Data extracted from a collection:
::::
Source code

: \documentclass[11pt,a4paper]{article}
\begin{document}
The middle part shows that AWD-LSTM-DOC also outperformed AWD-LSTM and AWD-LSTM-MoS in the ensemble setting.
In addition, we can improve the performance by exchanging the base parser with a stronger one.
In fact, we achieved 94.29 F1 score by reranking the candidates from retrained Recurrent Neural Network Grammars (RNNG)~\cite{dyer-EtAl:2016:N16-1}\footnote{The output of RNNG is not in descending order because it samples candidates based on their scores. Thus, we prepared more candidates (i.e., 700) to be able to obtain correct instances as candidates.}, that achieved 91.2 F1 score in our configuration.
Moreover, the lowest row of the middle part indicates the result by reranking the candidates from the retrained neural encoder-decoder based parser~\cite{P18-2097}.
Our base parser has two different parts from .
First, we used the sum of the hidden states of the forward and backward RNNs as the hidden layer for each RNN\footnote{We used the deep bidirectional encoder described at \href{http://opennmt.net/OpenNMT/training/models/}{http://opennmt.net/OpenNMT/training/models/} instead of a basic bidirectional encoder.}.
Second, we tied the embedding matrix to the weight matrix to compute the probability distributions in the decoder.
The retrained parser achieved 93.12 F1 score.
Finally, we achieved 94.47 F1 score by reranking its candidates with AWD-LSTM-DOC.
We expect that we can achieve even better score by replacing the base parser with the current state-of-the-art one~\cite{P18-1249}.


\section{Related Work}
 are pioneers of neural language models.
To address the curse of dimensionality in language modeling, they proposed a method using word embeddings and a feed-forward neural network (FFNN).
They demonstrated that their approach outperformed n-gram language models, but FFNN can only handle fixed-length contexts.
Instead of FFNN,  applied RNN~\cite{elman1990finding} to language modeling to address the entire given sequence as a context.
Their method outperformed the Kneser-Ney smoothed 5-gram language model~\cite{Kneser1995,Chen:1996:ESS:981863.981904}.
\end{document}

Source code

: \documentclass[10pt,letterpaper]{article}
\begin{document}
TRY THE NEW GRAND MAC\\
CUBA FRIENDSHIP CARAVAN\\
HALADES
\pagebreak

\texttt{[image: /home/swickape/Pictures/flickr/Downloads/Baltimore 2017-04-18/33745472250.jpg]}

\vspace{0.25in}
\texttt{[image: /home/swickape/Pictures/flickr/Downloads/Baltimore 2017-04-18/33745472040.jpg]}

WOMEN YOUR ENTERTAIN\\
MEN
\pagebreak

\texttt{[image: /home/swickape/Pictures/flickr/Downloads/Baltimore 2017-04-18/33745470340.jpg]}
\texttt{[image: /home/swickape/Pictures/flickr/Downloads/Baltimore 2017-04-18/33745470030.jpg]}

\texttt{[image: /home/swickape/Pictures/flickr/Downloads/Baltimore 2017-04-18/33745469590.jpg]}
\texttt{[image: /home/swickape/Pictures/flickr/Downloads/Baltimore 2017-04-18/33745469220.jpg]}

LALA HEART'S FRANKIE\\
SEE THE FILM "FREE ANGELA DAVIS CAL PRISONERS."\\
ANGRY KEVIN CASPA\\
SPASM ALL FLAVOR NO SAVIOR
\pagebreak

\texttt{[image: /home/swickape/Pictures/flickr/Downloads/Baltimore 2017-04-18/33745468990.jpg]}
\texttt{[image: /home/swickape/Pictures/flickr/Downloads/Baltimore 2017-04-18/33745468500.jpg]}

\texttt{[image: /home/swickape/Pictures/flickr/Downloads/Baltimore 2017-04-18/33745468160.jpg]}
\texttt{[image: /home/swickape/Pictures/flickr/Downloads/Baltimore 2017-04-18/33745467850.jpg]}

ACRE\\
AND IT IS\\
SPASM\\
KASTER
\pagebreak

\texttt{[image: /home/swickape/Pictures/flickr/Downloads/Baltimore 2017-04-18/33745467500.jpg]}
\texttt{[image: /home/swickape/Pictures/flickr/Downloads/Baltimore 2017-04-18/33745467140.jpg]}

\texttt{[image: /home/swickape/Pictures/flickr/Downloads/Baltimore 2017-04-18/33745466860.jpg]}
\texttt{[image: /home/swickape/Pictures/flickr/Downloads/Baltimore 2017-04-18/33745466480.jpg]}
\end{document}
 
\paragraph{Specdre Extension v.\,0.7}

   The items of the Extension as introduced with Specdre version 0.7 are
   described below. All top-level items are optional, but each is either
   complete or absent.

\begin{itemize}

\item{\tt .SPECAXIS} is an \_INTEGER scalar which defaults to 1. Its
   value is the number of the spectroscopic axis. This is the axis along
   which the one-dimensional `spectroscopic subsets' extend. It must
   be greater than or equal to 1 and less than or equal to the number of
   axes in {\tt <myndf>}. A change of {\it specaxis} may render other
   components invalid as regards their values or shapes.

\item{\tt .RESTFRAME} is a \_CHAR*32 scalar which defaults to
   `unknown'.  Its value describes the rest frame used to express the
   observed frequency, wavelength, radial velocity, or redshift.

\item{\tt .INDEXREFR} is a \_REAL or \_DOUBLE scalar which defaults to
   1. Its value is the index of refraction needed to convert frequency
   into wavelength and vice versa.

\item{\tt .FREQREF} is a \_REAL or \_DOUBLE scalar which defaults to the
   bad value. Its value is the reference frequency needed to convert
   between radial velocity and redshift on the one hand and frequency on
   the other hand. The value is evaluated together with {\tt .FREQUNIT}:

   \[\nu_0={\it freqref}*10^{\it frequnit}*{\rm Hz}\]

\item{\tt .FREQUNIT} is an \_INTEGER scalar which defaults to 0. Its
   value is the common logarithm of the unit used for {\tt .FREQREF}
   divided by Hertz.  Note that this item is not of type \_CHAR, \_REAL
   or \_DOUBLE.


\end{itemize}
::::
▸ Exercise goal
Lines with the word "encoder" in them should be copied from the preceding records.

▸ Task response
Moreover, the lowest row of the middle part indicates the result by reranking the candidates from the retrained neural encoder-decoder based parser~\cite{P18-2097}.
First, we used the sum of the hidden states of the forward and backward RNNs as the hidden layer for each RNN\footnote{We used the deep bidirectional encoder described at \href{http://opennmt.net/OpenNMT/training/models/}{http://opennmt.net/OpenNMT/training/models/} instead of a basic bidirectional encoder.}.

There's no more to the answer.